KOMPAS/MH SAMSUL HADI
Selang untuk pengisian bahan bakar menjulur dari kapal armada tanker Angkatan Laut Pakistan, Moawin (tidak terlihat), ke kapal fregat AL Pakistan, PNS Saif, pada latihan simulasi pengisian bahan bakar cair di laut (replenishment at sea liquid) token) dalam sesi International Fleet Review Latihan Angkatan Laut Multinasional “AMAN 2019” di Laut Arab, lepas pantai Karachi, Pakistan (12/2/2019).

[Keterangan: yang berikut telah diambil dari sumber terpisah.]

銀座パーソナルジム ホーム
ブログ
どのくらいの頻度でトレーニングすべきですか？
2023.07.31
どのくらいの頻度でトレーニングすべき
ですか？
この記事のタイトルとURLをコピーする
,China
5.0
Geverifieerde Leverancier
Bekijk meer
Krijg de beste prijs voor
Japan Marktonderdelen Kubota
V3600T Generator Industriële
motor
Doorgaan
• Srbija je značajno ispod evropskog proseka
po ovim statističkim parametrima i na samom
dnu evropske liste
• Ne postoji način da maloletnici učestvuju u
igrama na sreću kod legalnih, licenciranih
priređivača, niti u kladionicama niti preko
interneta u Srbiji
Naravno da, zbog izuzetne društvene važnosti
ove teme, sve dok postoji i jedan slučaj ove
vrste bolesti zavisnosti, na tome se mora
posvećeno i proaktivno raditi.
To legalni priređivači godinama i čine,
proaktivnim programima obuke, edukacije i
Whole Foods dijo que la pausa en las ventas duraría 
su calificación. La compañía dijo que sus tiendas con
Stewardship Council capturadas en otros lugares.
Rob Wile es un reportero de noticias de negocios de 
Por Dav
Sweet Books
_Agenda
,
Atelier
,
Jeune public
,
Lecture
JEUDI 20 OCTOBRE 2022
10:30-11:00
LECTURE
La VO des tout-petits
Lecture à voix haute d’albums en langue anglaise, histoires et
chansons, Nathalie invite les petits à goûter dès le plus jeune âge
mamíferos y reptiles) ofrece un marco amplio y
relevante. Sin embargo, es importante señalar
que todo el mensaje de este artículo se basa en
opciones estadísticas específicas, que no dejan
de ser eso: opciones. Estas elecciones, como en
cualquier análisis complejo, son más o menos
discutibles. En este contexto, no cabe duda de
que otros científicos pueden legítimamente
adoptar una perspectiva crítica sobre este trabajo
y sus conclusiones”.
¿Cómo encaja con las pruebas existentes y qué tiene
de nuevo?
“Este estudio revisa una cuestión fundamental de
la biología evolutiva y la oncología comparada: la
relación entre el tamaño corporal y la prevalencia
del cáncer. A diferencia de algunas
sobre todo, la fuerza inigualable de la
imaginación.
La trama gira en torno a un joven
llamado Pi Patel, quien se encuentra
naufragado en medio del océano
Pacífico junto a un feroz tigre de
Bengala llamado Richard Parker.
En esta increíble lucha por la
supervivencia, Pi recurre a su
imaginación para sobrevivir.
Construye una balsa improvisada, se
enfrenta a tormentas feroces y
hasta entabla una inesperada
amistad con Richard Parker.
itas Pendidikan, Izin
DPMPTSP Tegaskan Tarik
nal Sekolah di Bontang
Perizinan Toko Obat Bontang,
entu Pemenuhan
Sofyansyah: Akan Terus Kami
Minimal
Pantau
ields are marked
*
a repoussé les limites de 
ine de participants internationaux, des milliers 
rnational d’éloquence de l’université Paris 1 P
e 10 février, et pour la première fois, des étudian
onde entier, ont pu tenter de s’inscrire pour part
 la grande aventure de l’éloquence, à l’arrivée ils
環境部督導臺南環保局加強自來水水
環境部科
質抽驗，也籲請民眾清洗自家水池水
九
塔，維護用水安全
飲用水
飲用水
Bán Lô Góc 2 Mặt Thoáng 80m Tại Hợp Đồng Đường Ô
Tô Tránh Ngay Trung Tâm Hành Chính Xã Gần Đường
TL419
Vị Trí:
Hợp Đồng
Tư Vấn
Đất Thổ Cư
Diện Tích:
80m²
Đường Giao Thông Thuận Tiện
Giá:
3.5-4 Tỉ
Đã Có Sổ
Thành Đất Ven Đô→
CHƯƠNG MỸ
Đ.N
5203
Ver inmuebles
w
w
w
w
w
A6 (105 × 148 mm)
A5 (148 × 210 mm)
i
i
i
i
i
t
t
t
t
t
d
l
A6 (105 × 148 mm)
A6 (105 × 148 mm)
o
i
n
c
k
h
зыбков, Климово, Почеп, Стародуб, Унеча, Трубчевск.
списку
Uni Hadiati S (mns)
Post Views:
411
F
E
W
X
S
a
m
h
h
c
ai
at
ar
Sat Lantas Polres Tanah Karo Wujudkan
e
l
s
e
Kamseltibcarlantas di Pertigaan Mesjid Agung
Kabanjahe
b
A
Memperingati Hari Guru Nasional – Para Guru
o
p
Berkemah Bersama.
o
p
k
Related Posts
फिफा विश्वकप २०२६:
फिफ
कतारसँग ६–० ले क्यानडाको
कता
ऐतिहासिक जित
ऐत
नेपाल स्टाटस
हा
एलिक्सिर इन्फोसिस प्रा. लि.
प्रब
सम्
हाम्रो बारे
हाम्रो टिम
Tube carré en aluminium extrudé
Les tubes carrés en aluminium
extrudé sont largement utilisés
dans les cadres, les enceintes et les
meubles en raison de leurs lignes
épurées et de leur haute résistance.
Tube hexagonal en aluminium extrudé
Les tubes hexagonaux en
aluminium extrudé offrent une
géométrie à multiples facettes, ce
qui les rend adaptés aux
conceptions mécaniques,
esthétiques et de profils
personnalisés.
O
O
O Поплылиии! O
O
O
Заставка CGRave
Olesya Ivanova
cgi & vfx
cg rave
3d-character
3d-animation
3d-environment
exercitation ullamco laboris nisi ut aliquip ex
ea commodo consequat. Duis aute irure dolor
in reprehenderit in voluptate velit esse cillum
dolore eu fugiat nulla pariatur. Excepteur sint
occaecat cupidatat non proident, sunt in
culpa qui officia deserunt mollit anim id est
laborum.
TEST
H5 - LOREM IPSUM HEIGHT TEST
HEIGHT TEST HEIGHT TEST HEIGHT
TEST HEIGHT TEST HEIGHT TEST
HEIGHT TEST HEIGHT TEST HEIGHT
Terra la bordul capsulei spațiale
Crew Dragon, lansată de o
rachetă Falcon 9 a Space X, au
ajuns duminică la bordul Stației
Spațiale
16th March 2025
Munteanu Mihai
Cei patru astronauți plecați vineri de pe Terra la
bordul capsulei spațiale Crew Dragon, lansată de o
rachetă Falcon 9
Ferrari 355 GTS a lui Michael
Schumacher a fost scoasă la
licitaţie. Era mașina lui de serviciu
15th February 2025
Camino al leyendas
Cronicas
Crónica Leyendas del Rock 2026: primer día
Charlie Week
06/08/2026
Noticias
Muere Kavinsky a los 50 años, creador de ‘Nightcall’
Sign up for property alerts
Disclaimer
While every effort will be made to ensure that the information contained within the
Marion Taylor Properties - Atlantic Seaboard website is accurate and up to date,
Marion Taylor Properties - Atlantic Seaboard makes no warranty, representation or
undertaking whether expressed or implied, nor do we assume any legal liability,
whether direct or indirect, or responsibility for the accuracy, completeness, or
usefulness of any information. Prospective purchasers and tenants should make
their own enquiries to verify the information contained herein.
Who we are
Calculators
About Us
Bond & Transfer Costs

Indonesia adalah negara archipelago, yakni bangsa dan negara dengan wilayah kepulauan terdiri dari 17 ribu pulau dengan luas laut kurang lebih 9 juta kilometer persegi. Berada di posisi silang antara Samudra Pasifik dan Samudra Hindia, serta Benua Asia dan Benua Australia, menjadikan posisi Indonesia strategis baik dalam bidang ekonomi maupun militer.
Sejak abad ke-7 kepulauan Indonesia telah dipersatukan oleh kerajaan Sriwijaya melalui jalur perdagangan dari Utara dan Selatan di Selat Malaka, Laut China Selatan, dan Jawa. Pada abad ke-13, konsep penyatuan Kepulauan Indonesia secara politik dilakukan oleh Raja Kertanegara dari Kerajaan Singosari melalui semboyan Cakrawala Mandala Dwipatra. Semboyan itu diwujudkan oleh Mahapatih Gajah Mada dari Kerajaan Majapahit melalui Sumpah Palapanya.
Enam ratus tahun kemudian, tepatnya pada tahun 1957, muncul Deklarasi Juanda sebagai Konsepsi Wawasan Nusantara. Berawal dari deklarasi itu, Indonesia menyadari memiliki potensi strategis sumber daya laut dan wilayah yang harus dipertahankan. Pada era Presiden Joko Widodo momentum kemaritiman mulai terbangun dan terus dikembangkan untuk membangkitkan kedaulatan serta ketahanan maritim nasional.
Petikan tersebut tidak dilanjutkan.